Member of the Tennessee House of Representatives from the 57th district
- Incumbent
- Assumed office January 8, 2013
- Preceded by: Linda Elam
- In office January 8, 2003 – January 11, 2011
- Preceded by: Mae Beavers
- Succeeded by: Linda Elam

Personal details
- Born: April 26, 1964 (age 62) Philadelphia, Pennsylvania, U.S.
- Party: Republican
- Spouse: Michael Lynn
- Children: 2
- Education: Tennessee State University (BS)
- Website: House website

= Susan Lynn =

American politician (born 1964)

Susan M. Lynn (born April 26, 1964) is an American politician and a Republican member of the Tennessee House of Representatives representing District 57 since January 8, 2013. Lynn served from January 2003 until November 2010. In 2012 Lynn was re-elected to the Tennessee House.

==Early life==
Susan Lynn was born on April 26 in Philadelphia, Pennsylvania.

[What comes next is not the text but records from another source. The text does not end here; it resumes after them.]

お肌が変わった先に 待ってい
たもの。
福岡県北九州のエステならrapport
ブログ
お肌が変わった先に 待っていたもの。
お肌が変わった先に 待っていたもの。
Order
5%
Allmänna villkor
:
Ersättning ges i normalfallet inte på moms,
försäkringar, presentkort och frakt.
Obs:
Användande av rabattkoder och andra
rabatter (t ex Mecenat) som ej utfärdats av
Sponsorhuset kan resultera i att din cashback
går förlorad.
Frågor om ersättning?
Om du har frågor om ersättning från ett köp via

She graduated high school from Newburgh Free Academy (NFA) in Newburgh, NY and completed her BS in economics at Tennessee State University.

==Political career==
In March 2018, she sponsored legislation requiring Tennessee schools to prominently display "In God We Trust".

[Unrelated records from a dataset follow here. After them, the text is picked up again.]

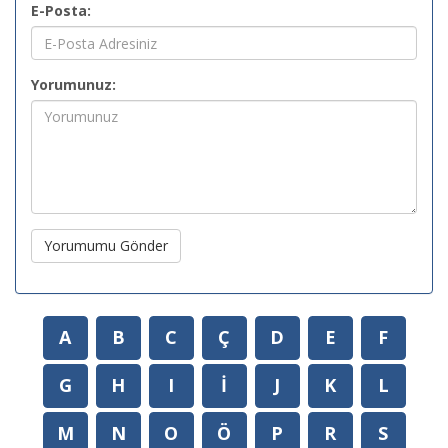
E-Posta:
Yorumunuz:
Yorumumu Gönder
A
B
C
Ç
D
E
F
G
H
I
İ
J
K
L
M
N
O
Ö
P
R
S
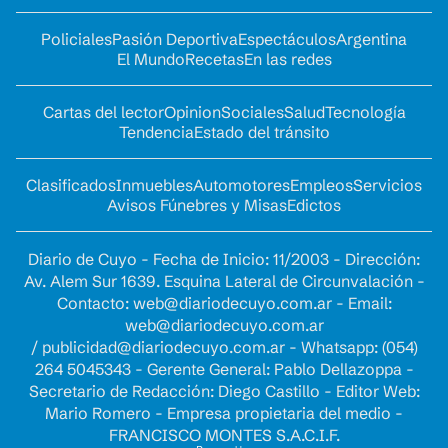
Policiales
Pasión Deportiva
Espectáculos
Argentina
El Mundo
Recetas
En las redes
Cartas del lector
Opinion
Sociales
Salud
Tecnología
Tendencia
Estado del tránsito
Clasificados
Inmuebles
Automotores
Empleos
Servicios
Avisos Fúnebres y Misas
Edictos
Diario de Cuyo - Fecha de Inicio: 11/2003 - Dirección:
Av. Alem Sur 1639. Esquina Lateral de Circunvalación -
Contacto:
web@diariodecuyo.com.ar
- Email:
web@diariodecuyo.com.ar
/
publicidad@diariodecuyo.com.ar
-
Whatsapp: (054)
264 5045343 - Gerente General: Pablo Dellazoppa -
Secretario de Redacción: Diego Castillo - Editor Web:
Mario Romero - Empresa propietaria del medio -
FRANCISCO MONTES S.A.C.I.F.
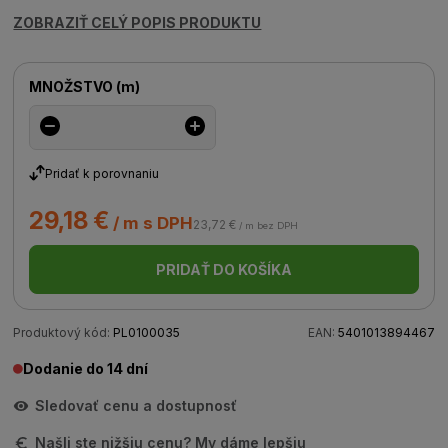
ZOBRAZIŤ CELÝ POPIS PRODUKTU
MNOŽSTVO
(
m
)
Pridať k porovnaniu
29,18 €
/ m s DPH
23,72 €
/ m bez DPH
PRIDAŤ DO KOŠÍKA
Produktový kód:
PL0100035
EAN:
5401013894467
Dodanie do 14 dní
Sledovať cenu a dostupnosť
Našli ste nižšiu cenu? My dáme lepšiu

In 2020, Lynn voted against removal of a bust honoring Ku Klux Klan Grand Wizard Nathan Bedford Forrest from the Tennessee State Capitol building.

Lynn proposed an anti-transgender bathroom bill in 2016. She called transgender identity a "mental disorder".

With Bill Ketron, Lynn sponsored a "no-go zone" bill in February 2015.

In 2023, Lynn supported a resolution to expel three Democratic lawmakers from the legislature for violating decorum rules. The expulsion was widely characterized as unprecedented.

===Electoral history===

2002

Lynn's first race for elected office. She ran in a four-way Republican Primary, winning with 50.2% of the vote. In the General election, she faced Democratic nominee Danny Farmer, whom she defeated with 62.9% of the vote.

2004

In her first re-election campaign, Lynn was challenged in the Republican Primary by Tom Wood. She defeated him by a margin of two to one. She was unopposed in the General Election.

2006

In 2006, Lynn was unopposed for both the Republican Primary and the General election.

2008

Lynn ran unopposed in the 2008 primary, then faced Democratic nominee Ken Wilkinson in the General election, which she won with 74.4% of the vote. Appointed Chairman of the House Government Operations Committee by Speaker Kent Williams.

2010

Upon the announced retirement of the 17th district state Senator Mae Beavers, Lynn filed to run for state Senate instead of running again her state House seat. However, ten months later, Beavers had a sudden change of heart, and in a surprise move re-entered the Senate race.13 Following a three-way Republican primary, Beavers won re-election with 48.3% of the vote. Lynn finished second with 42.4%.14

2012

To regain her former seat, Lynn had to face Linda Elam, former mayor of Mt. Juliet who had been serving in the General Assembly since Lynn's departure in 2010. She dispatched Elam with a margin of 67.6% to 32.4%. She was then unopposed in the General Election. Appointed Chairman of the House Consumer & Human Resources Subcommittee by Speaker Beth Harwell.

2014

Lynn ran unopposed in the primary, then defeated the Democratic challenger, Jesse McLevain, with 76.6% of the vote. Reappointed Chairman of the House Consumer & Human Resources Subcommittee by Speaker Beth Harwell.

2016

Lynn ran unopposed in the primary, then defeated the Democratic challenger, Trisha Farmer, with 69.2% of the vote. Reappointed Chairman of the House Consumer & Human Resources Subcommittee by Speaker Beth Harwell.

2018

In 2018, Lynn faced Aaron Shane in the Republican primary, whom she defeated with 65.7% of the Republican vote.
She defeated Democrat Jordan Cole in the General Election, with 68.3% of the vote.

2020

For her tenth election season, Lynn was unopposed in the Republican primary, then won the General Election with 69.4% of the vote over independent candidate Tom Sottek.

2023

On April 19, 2023; Lynn passed a bill to permit District Attorney Generals to prosecute book publishers who intentionally send sexually explicit books to schools for their library collections.
In 2021, Lynn passed a bill to direct the removal of sexually explicit books from K-12 libraries.

==Personal life==
Lynn is the Financial Controller for a real estate holding company in Mt. Juliet. She has a husband, Michael, and two children and six grandchildren. She is a Southern Baptist. Lynn and her husband own an insurance agency in Mt. Juliet.